I would see if the male staff (if this is possible) could talk to him one-on-one briefly and just sort of gauge where his mind is. He can ask how he feels about the rest of the staff and have that lead into a more direct inquiry on the staff member he is showing interest in. Invite HIM to tell you what HE is feeling. Ask what his goals are, what he wants to get out of the group. Explain that this is a community event and that everyone has different specific circumstances but that they are all there for support. Once he has been able to be heard, explain that the way the meetings work is that the staff can’t interact with group attendees outside of the group. Make it understood that this isn’t a special restriction for just him, it’s a universal rule. Mention that staff so-and-so was a little uncomfortable by his advances. Explain that she and everyone else there wants to help him and get him on a good path, just like everyone else. Remind him that this is a group, and that a group can offer support from all kinds of people but in order for it to work, EVERYONE needs to feel welcome.

See how he reacts to any of this. If he is unmedicated you can ask if he has a doctor he likes and what the doctor thinks about his situation. Tell him that medication may be able to help him and offer him some resources (pamphlets or the number of a doctor’s office or whatever services your area has/uses) so that he can try some sort of treatment in addition to the group. Really make this about wanting to help him. You can be firm, but kind, he has to follow the same rules as everyone else. Remember that in order to have a successful group, everyone needs to feel safe. If one member is rocking the boat, the best option can be to not have that member attend anymore (if he refuses to listen/change his behavior). If it turns out that he needs to stop attending, see if you can recommend another place for him to go.

I’d do this ASAP before it goes further. He likely has additional “encounters” with this woman in his head, and many of the things he thinks about her may be exaggerations and ideations. Snap him into reality before he goes deeper into his own world. If he continues to approach this woman, then you will need to take additional action of course, but this is my idea for how to confront him.

I hope some of this helps. A lot of people fall through the cracks because their behavior has been deemed too odd or dangerous. If they are just tossed out they will only go deeper into themselves and start causing problems for others. It’s admirable that you have asked for a way to help him not rudely. Hopefully you can help direct him to someone who can help him more intensively so he doesn’t end up just wandering in his own head.

Thank you for your words of wisdom! The butt grabbing and following her out to her car happened at the last meeting (didn’t really specify that, oops), and I thought it was important that we had a plan of action for next week, so things didn’t escalate any further.
I have Asperger’s/autism spectrum disorder, so I can totally empathize with having difficulty interpreting how to react in new social situations. The community here is pretty “huggy” and into high fives, so maybe he couldn’t tell where to draw the line for physical touch.
I will try to get one of our male leaders to pull him aside and talk with him about what is and isn’t ok to do and see if that works. The girl he is interested in will be out of town next week; I hope that will make the discussion less awkward for everyone involved.
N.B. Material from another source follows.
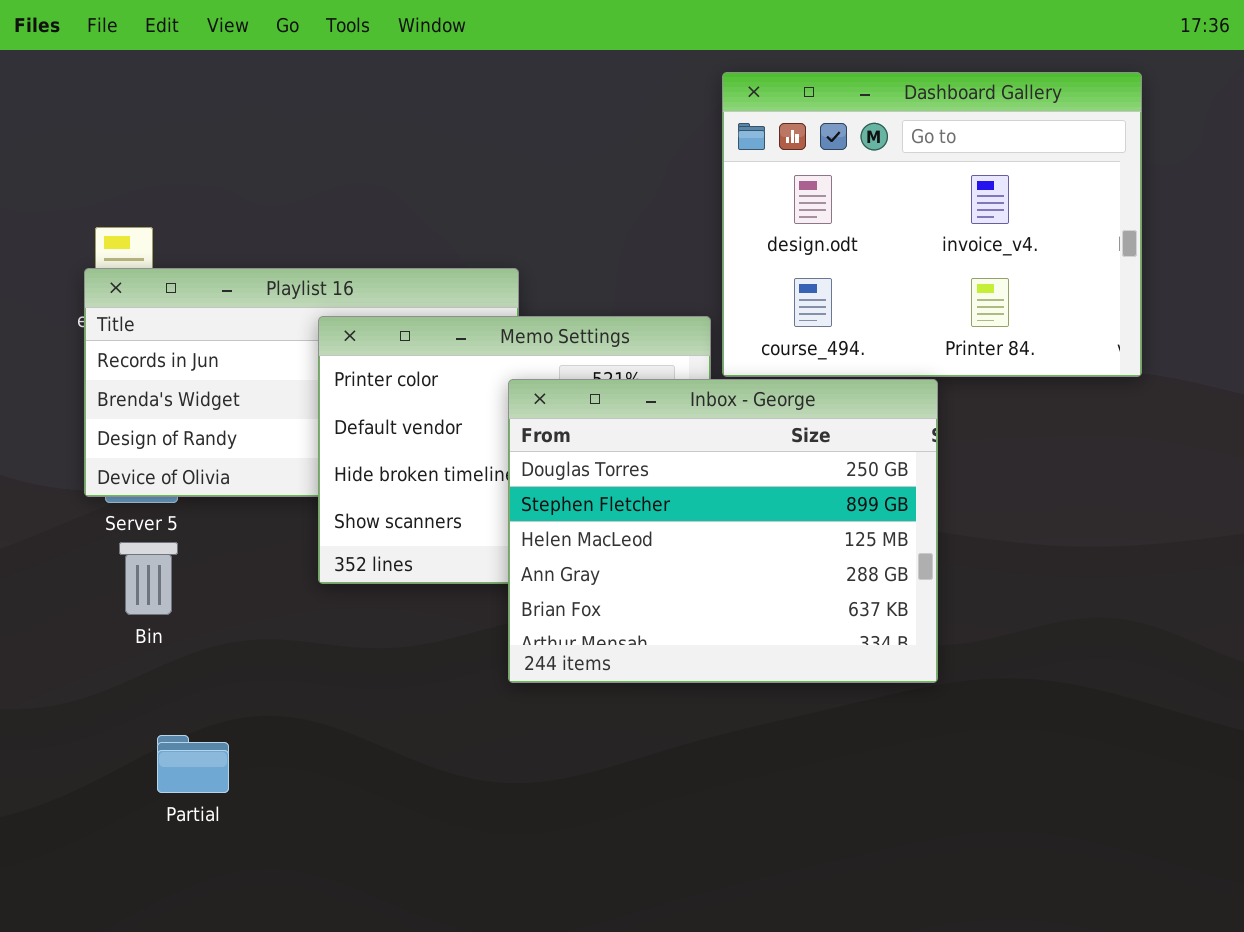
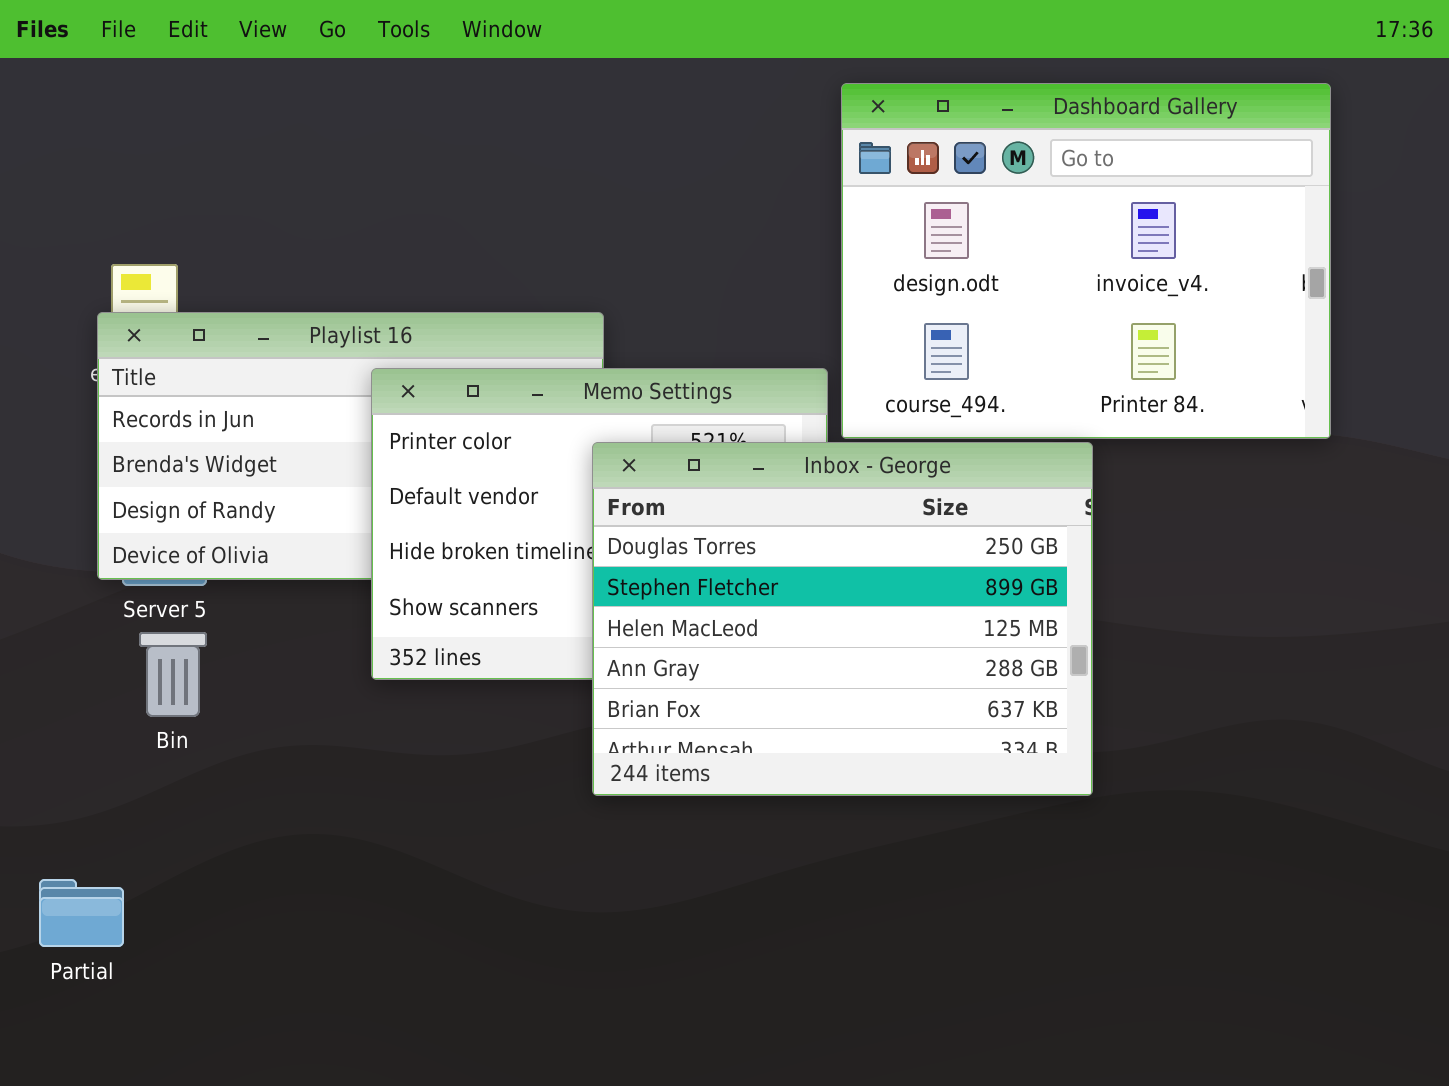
Partial: [157,735,229,793] -> [39,879,124,947], moved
Thank you for your work with the disadvantaged. Even in the psych ward guys hit on girls who appeared overly friendly. I would suggest your lady friend cut ties with him. Thank you and God bless.

If you just talk to him he will probably be so embarrassed that he will stop. I agree that he might not understand he is being inappropriate. My guess is that he will not want to embarrass himself further if it is brought to his attention. Tell him that he made a mistake in touching the girl but if he stops it he will be OK there and there will be no further embarrassment and the matter will be over as long as he doesn’t do it again, to her or anybody else. Be a little stern and firm, but friendly when you talk to him and be clear as to exactly what you mean. Make sure he understands what he did was wrong and make sure he understands why it was wrong. Just be tactful, but clear on what you want to say.